Conversa de Anjos
Numa pacata cidade, havia um triste bairro pobre.
Gente que trabalhava em minas de carvão morava ali, naquele morro de complicado acesso.
Embaixo, circundada de eucaliptos, situava-se a região onde habitavam pessoas de melhor sorte e qualidade de vida.
À noitinha, os carvoeiros sujos da poeira das galerias escalavam seus degraus numerosos e acolhiam-se em suas rudes casas, para relaxar o corpo dorido e cansado.
O casario era um conjunto de tábuas amontoadas e folha-de- flandres.
Num destes barracos, à luz de uma vela, a pequena Lívia rabiscava alguma coisa em seu caderno. Parecia não acertar o que fazia, dada a quantidade de papel amassada e jogada no cesto do lixo.
Quando a mãe entrou em seu quarto e a viu fazendo beicinho, “cara de poucos amigos”, aproximou-se delicadamente pondo a mão em seus cabelos e perguntou: “Oh , minha querida, o que te faz incomodar?”
“Mamãe, não tô conseguindo desenhar um anjo! A senhora já conseguiu ver algum?”
A jovem senhora sentiu uma indescritível ternura a rondar-lhe a mente.
Trocou calmamente a água de um vaso posto no peitoril da janela, uma fontezinha onde os pássaros vinham bebericar todas as manhãs.
“Sim, minha florzinha, claro que sim”, respondeu com musicalidade a bondosa mulher.

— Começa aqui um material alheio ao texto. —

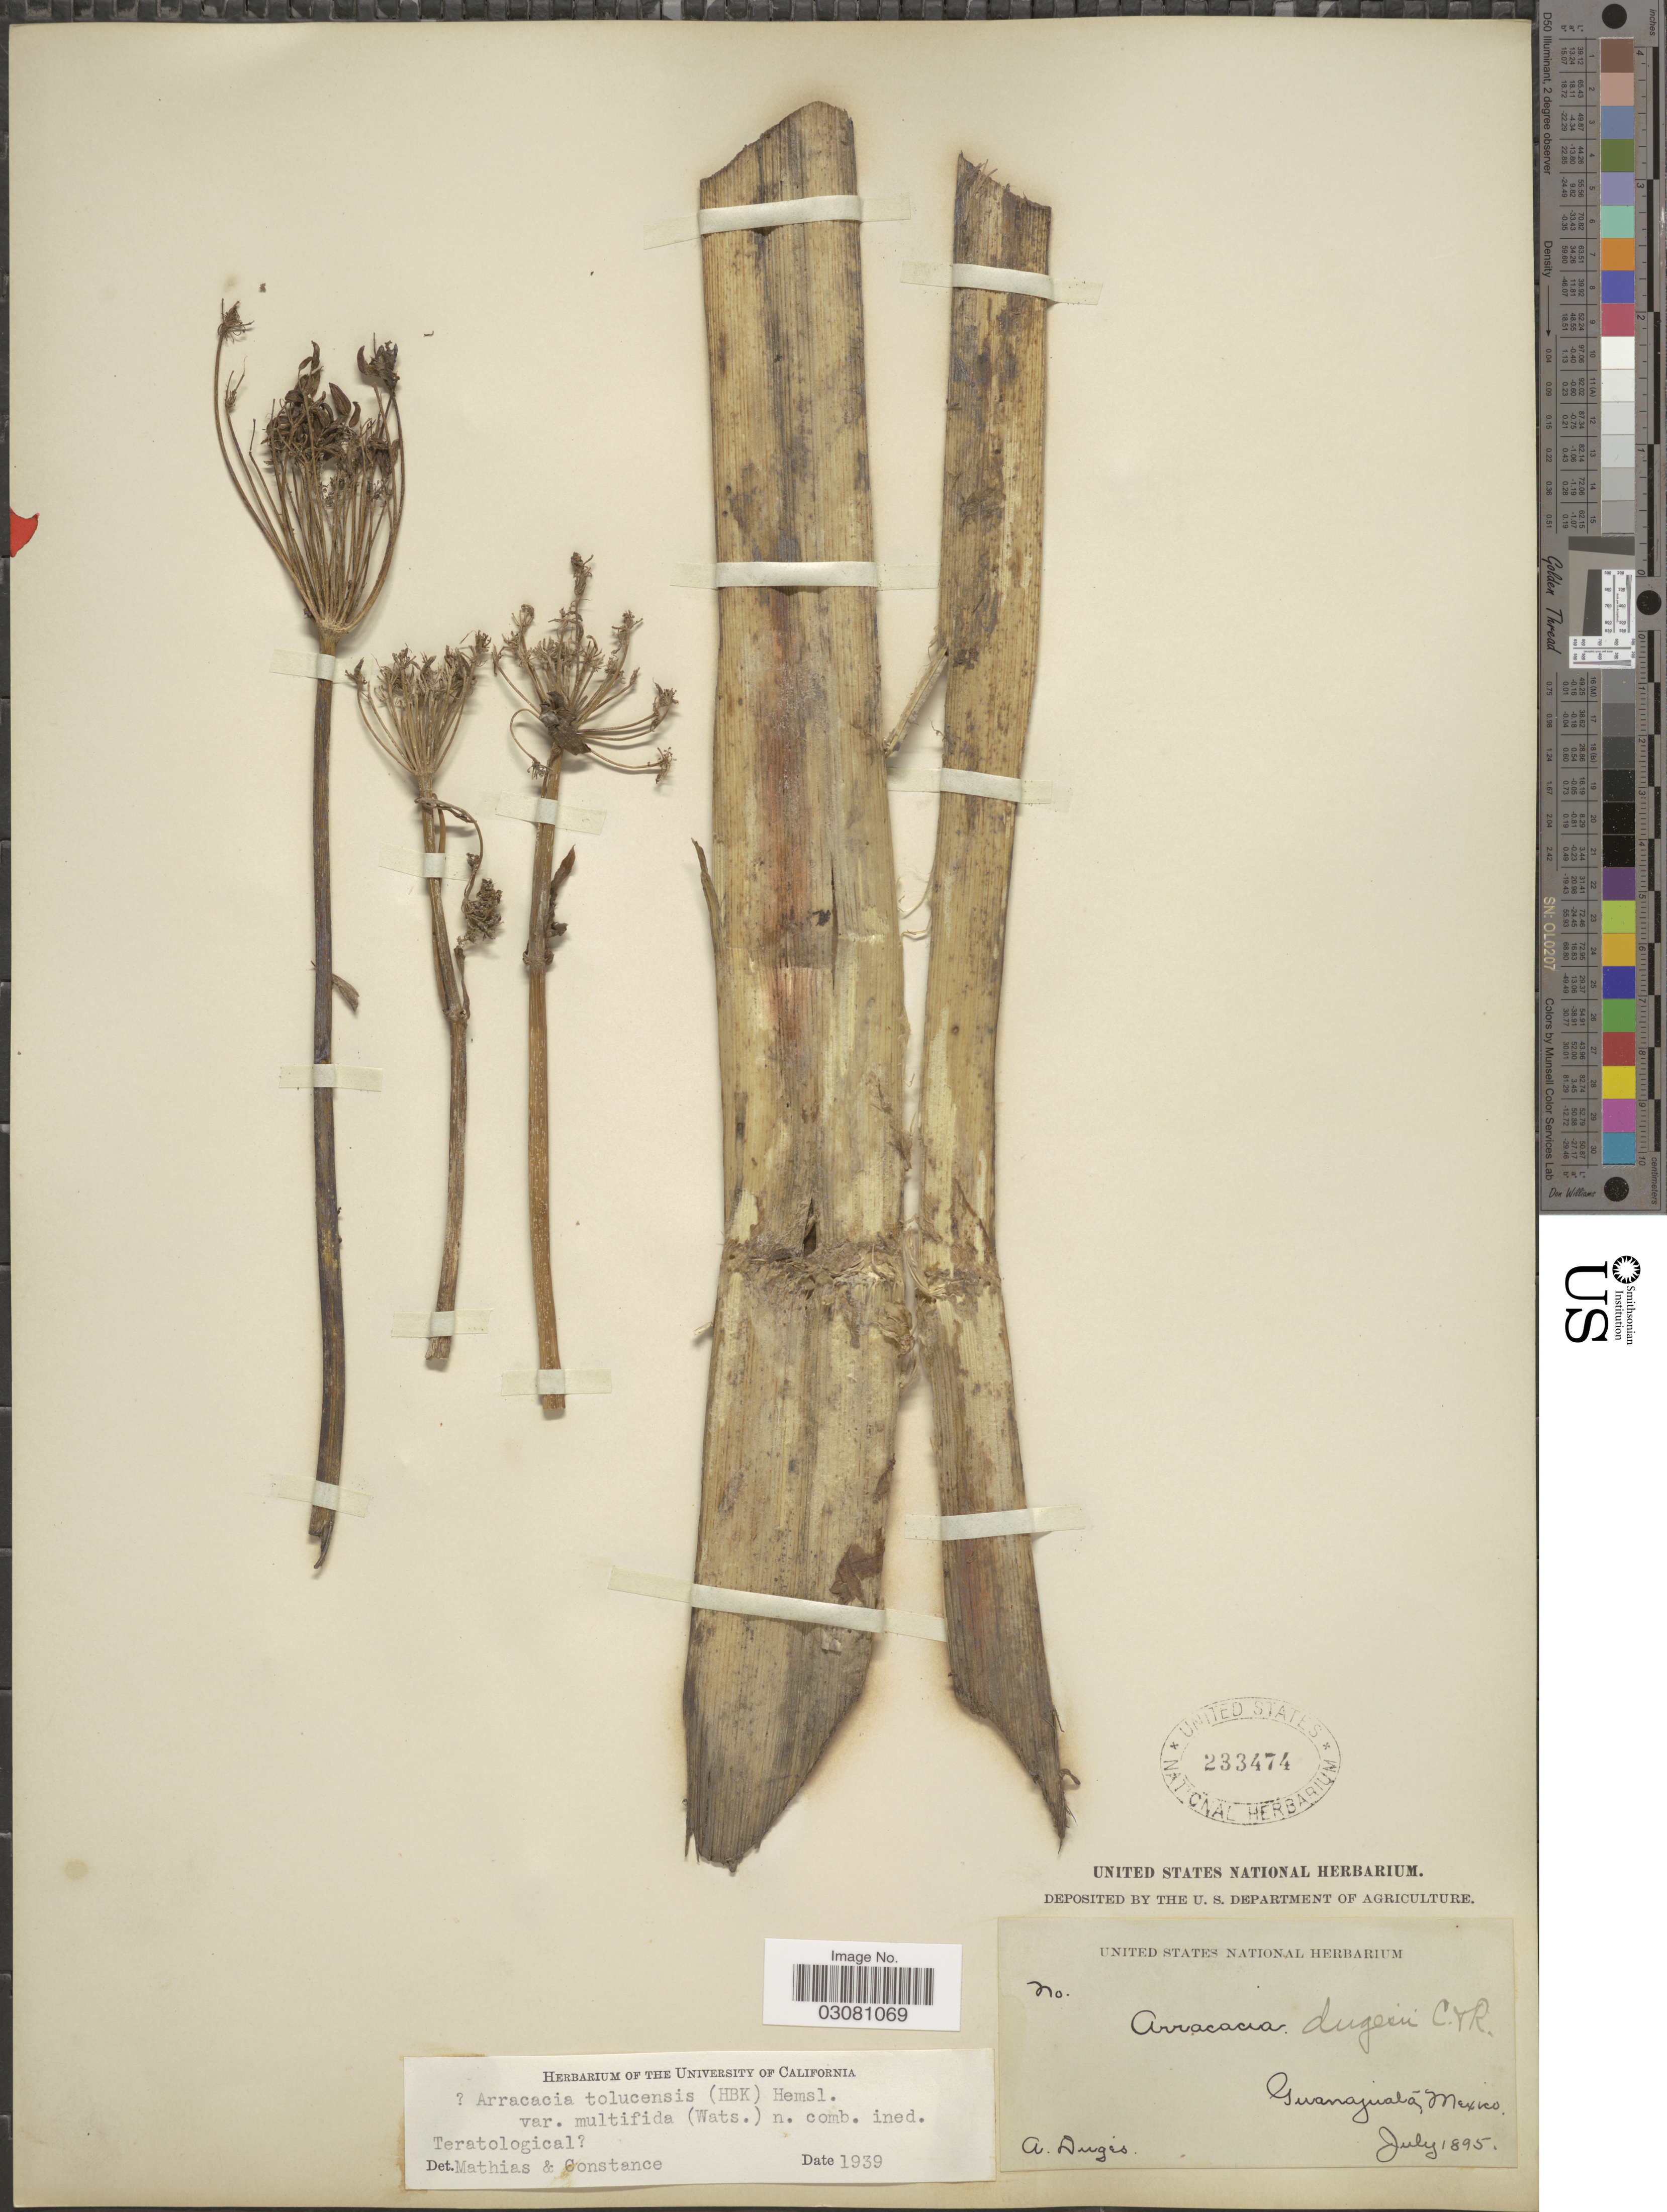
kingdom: Plantae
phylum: Tracheophyta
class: Magnoliopsida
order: Apiales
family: Apiaceae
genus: Arracacia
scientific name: Arracacia tolucensis var. multifida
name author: (S. Watson) Mathias & Constance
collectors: A. Duges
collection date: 1895-07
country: Mexico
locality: Guanajuata.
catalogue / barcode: US 233474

“Ah, mãe, conta prá mim: quando que ele vem ter com a senhora?”, seus olhinhos igualavam-se a duas pedras preciosas.
A mãe extremosa fixou o olhar sobre a lâmpada do poste que iluminava o beco, boa parte da luz mergulhava na límpida água do recipiente.
“Minha filha, eu vejo um todos os dias quando venho dar-te o beijo de boa-noite, quando estás a conversar com Deus”.
A doce criança esboçou o sorriso inimitável dos anjos.
O infinito estava crivado de estrelas, o luziluzir refletia-se na água renovada da vasilha.
No mesmo instante, um pássaro cor-de-rosa pousou na janela e, com o biquinho sedento, bebeu um pedacinho do céu.